* Task instructions
Please copy every line of the data in which the string "lines" appears.

Extracted data entries
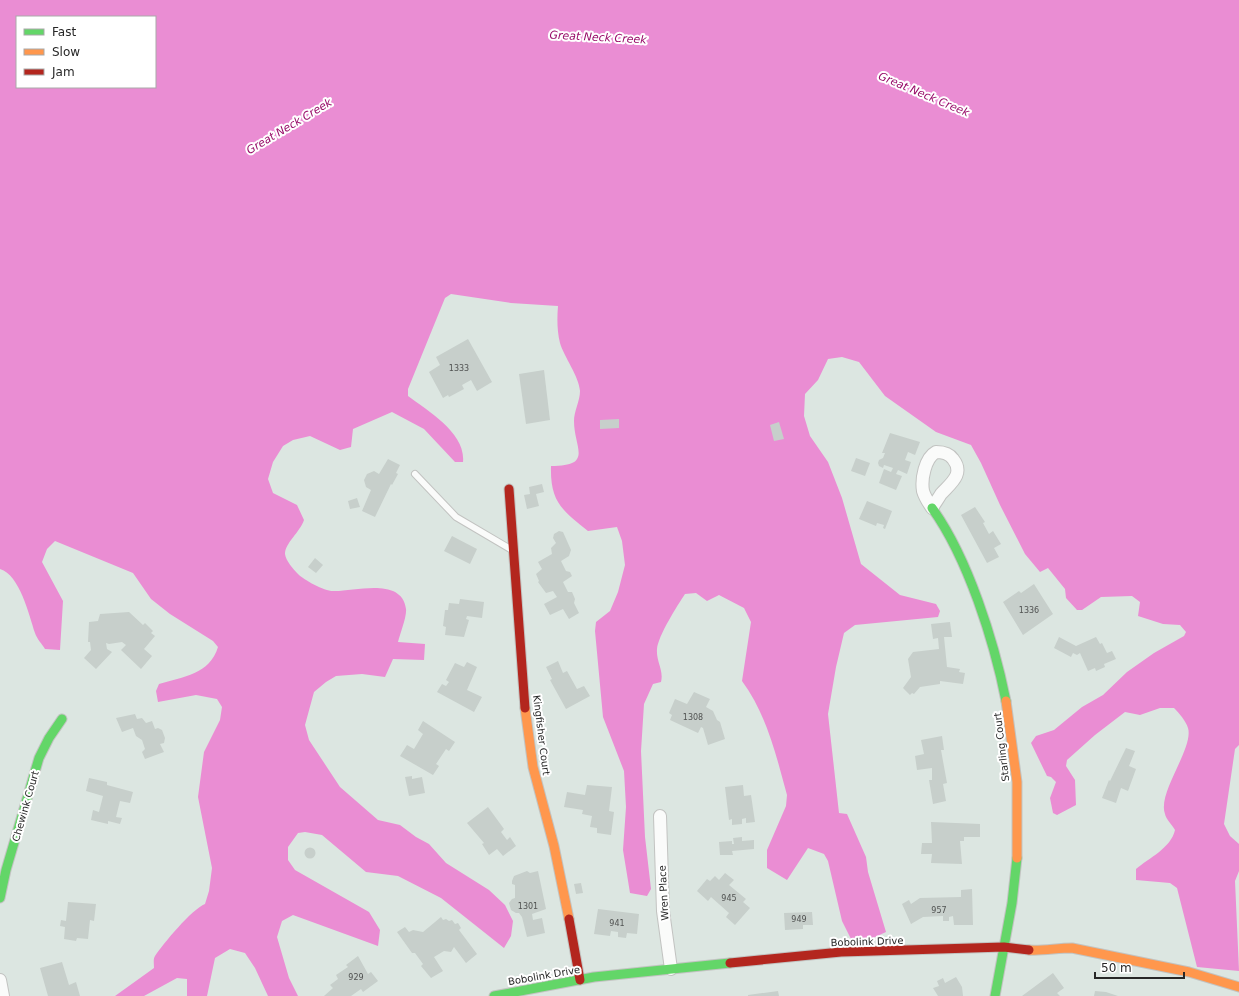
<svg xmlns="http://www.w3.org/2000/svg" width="1239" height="996" viewBox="0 0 1239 996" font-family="'DejaVu Sans',sans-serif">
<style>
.water{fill:#ea8dd3;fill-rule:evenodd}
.building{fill:#c7cfcb}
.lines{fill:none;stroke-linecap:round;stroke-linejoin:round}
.lane-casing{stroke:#c2c3c1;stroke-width:8}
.street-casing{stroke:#c2c3c1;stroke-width:14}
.fast-casing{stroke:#c2c3c1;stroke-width:11}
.slow-casing{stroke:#c2c3c1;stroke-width:11}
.jam-casing{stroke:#c2c3c1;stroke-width:11}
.lane{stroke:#fafbfa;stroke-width:6}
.street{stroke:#fafbfa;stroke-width:12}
.fast{stroke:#63d668;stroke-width:9}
.slow{stroke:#ff974d;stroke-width:9}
.jam{stroke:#b3261e;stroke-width:9}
.labels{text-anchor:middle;stroke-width:4;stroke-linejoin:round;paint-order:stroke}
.number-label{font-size:8px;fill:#505251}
.street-label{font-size:10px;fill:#272727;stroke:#fff}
.water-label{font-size:11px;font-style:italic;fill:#970b68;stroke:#fff}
</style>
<rect width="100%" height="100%" fill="#dce6e1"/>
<path class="water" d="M0,0H1239V745L1235,749L1224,824L1230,836L1239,844V871L1235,881L1239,971L1197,967L1177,888L1170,883L1136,880V869C1149,858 1171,848 1175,830C1172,825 1166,819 1165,814C1157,793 1194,748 1188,728C1186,721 1179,713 1174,708H1160L1140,715L1125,712L1095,735L1067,760L1066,766L1075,780L1076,805L1057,815L1053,813L1050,798L1056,782L1051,777L1047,776L1031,743L1036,736L1054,730L1082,707L1103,695L1127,672L1154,653L1184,636L1186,632L1180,625L1163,624L1138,616L1140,602L1132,596L1101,597L1082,610H1077L1066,598L1065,589L1048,568L1040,572L1025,554L1000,505L981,463L971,445L936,432L885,396L859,362L842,357L828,359L818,380L805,394L804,416L810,436L828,462L842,498L861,564L900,595L936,604L940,611L938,617L855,625L844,633L836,667L828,714L839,813L847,814L866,857L868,872L886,932L873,938L853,943L842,921L828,861L824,854L808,848L787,880L767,868V850L786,806L787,795C776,755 767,715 742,681L751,622L744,608L719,595L707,601L696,593L685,594C677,606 658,636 657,649C656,662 664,670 661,682L653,684L644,704L641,751L645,837L651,889L647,896L630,893L623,850L626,807L624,771L603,717L595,631L596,622L610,611L618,592L625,565L622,541L617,527L588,531C562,510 550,502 551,466C594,466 574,448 574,421C574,411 580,401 580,391C579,376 564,357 560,343C557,331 557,318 558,306L511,303L451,294L445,298L408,389V396C428,411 466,433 463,462H455L424,429L392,412L353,429L351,447L340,450L310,436L293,440L283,446L273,462L268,479L273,493L297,505L304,520C300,532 285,543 285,554C286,561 293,569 298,574C304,580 324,591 333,591C353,592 402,576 406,609C407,616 400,634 398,642L425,644L424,660L393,659L385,677L362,674L336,676L326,682L314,692L305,725L309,740L340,787L378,820L400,825L416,837L429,844L446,863L489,890L505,905L513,921L511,936L504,948L441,898L398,876L366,872L322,835L305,832L298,833L288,847V860L295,870L369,912L380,930L378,946L293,915L282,921L277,937L289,978L298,996H268L255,968L245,953L230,949L215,958L207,996H187V979L177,978L144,996H115L154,968C154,964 153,959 155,956C163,944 192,909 205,904L209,891L212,868L198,797L204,752L220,720L222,707L217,699L196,695L158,702L156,691L159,684C183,677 210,674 218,647L213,641L170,614L151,599L133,573L55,541L47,549L42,562L63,601L60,650L45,649C42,644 37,639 35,633C29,615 20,575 0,569ZM17,17H155V87H17Z"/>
<g class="building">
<polygon points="468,339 492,382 477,391 471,380 462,385 464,389 449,397 448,395 443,398 429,372 440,365 436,357"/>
<polygon points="544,370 550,420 526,424 519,374"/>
<polygon points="619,419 619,428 600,429 600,420"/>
<polygon points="779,422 784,439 774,441 770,425"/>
<polygon points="890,433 920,442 915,455 908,452 905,460 911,462 907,474 898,470 896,474 902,476 896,490 879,483 884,469 891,472 893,468 884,465 883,468 879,466 878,463 879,460 883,458 885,453 882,453"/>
<polygon points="856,458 870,463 865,476 851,471"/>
<polygon points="388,459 400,465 396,473 398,474 392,485 391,484 375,517 362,511 371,490 366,487 364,480 367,474 374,471 379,474"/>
<polygon points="542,484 544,492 536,494 539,506 527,509 524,495 530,494 529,487"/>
<polygon points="357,498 360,507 350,509 348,501"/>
<polygon points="867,501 892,511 885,529 883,528 884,525 877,523 876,526 859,519"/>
<polygon points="975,507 985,522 983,523 989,534 993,531 1001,544 994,548 999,557 987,563 961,515"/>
<polygon points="559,531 563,532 571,550 569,556 561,561 566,571 570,572 572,576 563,582 568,592 572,592 575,599 574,603 579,613 569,619 563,609 550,615 544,604 557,597 553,591 546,593 538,582 539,581 536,574 542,569 538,562 552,554 551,548 556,543 553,538 554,534"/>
<polygon points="452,536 477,549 470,564 444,551"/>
<polygon points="315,558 323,565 316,573 308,567"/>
<polygon points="1034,584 1053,614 1023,635 1003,602 1019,591 1021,593"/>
<polygon points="460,599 484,602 482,618 467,616 466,619 469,620 464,637 445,635 446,627 443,626 445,610 448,610 449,603 459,604"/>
<polygon points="129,612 143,625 145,623 153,631 151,633 155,636 144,649 152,656 141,669 121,650 126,645 122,642 109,644 106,643 107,649 112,652 96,669 84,658 91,650 90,642 88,642 89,622 98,621 100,614"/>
<polygon points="950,622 952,637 944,637 947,667 960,669 959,672 965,673 963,684 940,681 940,684 920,687 914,694 912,693 910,695 903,688 911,677 908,659 913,652 939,649 938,638 933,639 931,624"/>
<polygon points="1059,637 1076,646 1096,637 1100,644 1102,643 1107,653 1112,651 1116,659 1104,664 1105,667 1096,671 1095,668 1088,671 1080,653 1077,655 1073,653 1071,657 1054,648"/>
<polygon points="558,661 563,673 567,671 577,689 584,686 590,696 566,709 550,680 552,679 546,667"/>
<polygon points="467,662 477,667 467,690 482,697 474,712 437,692 442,684 446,686 449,682 446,680 455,663 464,667"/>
<polygon points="694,692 710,699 706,707 713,711 717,720 720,722 725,739 708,745 703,728 701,727 698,733 670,720 672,715 669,713 675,699 687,704"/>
<polygon points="135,714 137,719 142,718 146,723 152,721 155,729 158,728 162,730 165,738 164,743 160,744 164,752 145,759 142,752 145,749 142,740 136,736 133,728 122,732 116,718"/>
<polygon points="423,721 455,742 449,751 446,749 436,764 439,766 433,775 400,756 407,745 414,749 423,734 418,730"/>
<polygon points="942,736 944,750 941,750 947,783 943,784 946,801 933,804 929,780 932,780 932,768 917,770 915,756 924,754 921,740"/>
<polygon points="1126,748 1135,751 1129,766 1136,769 1128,791 1121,788 1116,803 1102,798 1109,780 1110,781"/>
<polygon points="412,776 412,779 422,777 425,793 409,796 405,777"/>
<polygon points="89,778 107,782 107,785 133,792 130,803 120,801 116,817 122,818 120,824 108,821 108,824 91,820 93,810 99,812 103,796 86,791"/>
<polygon points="587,785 612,787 609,811 614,812 611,835 597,833 597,828 590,827 592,816 582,814 583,810 564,807 567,792 585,795"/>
<polygon points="743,785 744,796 751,795 755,822 746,823 746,818 742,819 742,824 732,825 732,819 729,820 725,787"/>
<polygon points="488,807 504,829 501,832 507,840 510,837 516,846 503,856 497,849 489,855 482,844 484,843 467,823"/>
<polygon points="931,822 980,824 980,837 964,837 964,841 960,841 962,864 931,863 932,854 921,854 922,843 932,843"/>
<polygon points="742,837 742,841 754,840 754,849 732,851 733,855 720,855 719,842 732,841 732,844 734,844 733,838"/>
<circle cx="310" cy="853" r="5.5"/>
<polygon points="527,871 530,873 538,871 546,909 532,914 533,920 542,918 545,933 527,937 522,917 519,913 516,913 511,910 509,903 512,899 515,898 515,885 512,884 512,881 514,876"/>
<polygon points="725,873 734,880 729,885 746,899 743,902 750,908 735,925 726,917 729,913 711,897 708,901 697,891 707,879 710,881 715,876 719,880"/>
<polygon points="581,883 583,893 576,894 574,884"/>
<polygon points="972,889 973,925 954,925 953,916 949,917 949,921 943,921 943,916 923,917 911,924 902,904 909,900 911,904 920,898 961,897 961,890"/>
<polygon points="68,902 96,904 94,921 90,920 88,939 77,938 76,941 64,939 65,927 60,926 61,920 66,921"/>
<polygon points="598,909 639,914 637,934 627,933 626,938 618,937 618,932 611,931 610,936 594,934"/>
<polygon points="812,912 813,925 803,925 803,929 785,930 784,913"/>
<polygon points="441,917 443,920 446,919 449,921 452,920 455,924 458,923 461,928 459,930 477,954 466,963 454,947 451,952 444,951 434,957 443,971 431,978 421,966 423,964 415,953 412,953 397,932 405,927 409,932 413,930 423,932"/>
<polygon points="358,956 368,974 371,972 378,981 363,992 361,989 351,996 324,996 333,988 330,985 338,979 336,975 348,967 346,965"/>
<polygon points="62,962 69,985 76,982 80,996 48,996 40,968"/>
<polygon points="1053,973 1064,988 1057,993 1060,996 1022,996"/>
<polygon points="956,977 962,987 963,996 938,996 933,988 939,986 937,981 943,978 945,983"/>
<polygon points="778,991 779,996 748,996 748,995"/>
<polygon points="1095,991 1106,992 1118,996 1094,996"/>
</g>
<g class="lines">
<g class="lane-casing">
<polyline id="lane" points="415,474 456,517 512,550"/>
</g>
<g class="street-casing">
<g id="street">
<path d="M936,452C943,452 949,453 953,459C965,474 950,484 941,494C938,499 935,503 932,508C929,503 925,498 923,491C921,479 925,458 936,452Z"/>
<polyline points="660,816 663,911 671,969"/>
<polyline points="0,980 3,996"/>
</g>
</g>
<g class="fast-casing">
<g id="fast">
<path d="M932,508C968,558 994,641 1006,701"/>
<polyline points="0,898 6,870 39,758 49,738 62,719"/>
<polyline points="494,996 594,977 730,963"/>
<polyline points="995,996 1012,903 1017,858"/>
</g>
</g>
<g class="slow-casing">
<g id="slow">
<polyline points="1006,701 1017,782 1017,858"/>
<polyline points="525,708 533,767 554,846 569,919"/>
<path d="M1029,950C1043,951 1057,948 1072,948L1189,972L1239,987"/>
</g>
</g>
<g class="jam-casing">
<g id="jam">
<polyline points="509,489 525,708"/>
<polyline points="569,919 580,980"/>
<polyline points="730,963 841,952 1004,947 1029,950"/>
</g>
</g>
<use href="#lane" class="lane"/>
<use href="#street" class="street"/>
<use href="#fast" class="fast"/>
<use href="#slow" class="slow"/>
<use href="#jam" class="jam"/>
</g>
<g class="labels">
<g class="number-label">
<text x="459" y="371">1333</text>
<text x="1029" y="613">1336</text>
<text x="693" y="720">1308</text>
<text x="729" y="901">945</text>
<text x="528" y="909">1301</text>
<text x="939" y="913">957</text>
<text x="799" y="922">949</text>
<text x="617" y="926">941</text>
<text x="356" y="980">929</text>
</g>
<g class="street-label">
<text transform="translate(542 735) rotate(83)" y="4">Kingfisher Court</text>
<text transform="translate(1001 747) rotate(-97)" y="4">Starling Court</text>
<text transform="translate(25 806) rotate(-74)" y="4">Chewink Court</text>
<text transform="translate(663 893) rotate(-93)" y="4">Wren Place</text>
<text transform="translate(867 941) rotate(-2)" y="4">Bobolink Drive</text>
<text transform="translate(544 975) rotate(-10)" y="4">Bobolink Drive</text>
</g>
<g class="water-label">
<text transform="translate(598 37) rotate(3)" y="4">Great Neck Creek</text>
<text transform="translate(924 94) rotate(23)" y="4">Great Neck Creek</text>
<text transform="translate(289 126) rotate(-31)" y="4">Great Neck Creek</text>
</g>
</g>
<rect x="16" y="16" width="140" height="72" fill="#ffffff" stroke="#a9a9a9"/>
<rect x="24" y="29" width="20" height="6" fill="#63d668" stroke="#a9a9a9"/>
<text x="52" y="36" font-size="12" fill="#272727">Fast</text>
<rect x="24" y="49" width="20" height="6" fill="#ff974d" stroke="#a9a9a9"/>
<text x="52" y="56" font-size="12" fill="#272727">Slow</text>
<rect x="24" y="69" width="20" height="6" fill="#b3261e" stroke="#a9a9a9"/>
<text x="52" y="76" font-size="12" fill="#272727">Jam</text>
<path d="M1095 972v6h89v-6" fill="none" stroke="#272727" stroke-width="2"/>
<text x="1101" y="972" font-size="12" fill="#272727" stroke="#ffffff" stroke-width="3" paint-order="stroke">50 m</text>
</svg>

* The answer
.lines{fill:none;stroke-linecap:round;stroke-linejoin:round}
<g class="lines">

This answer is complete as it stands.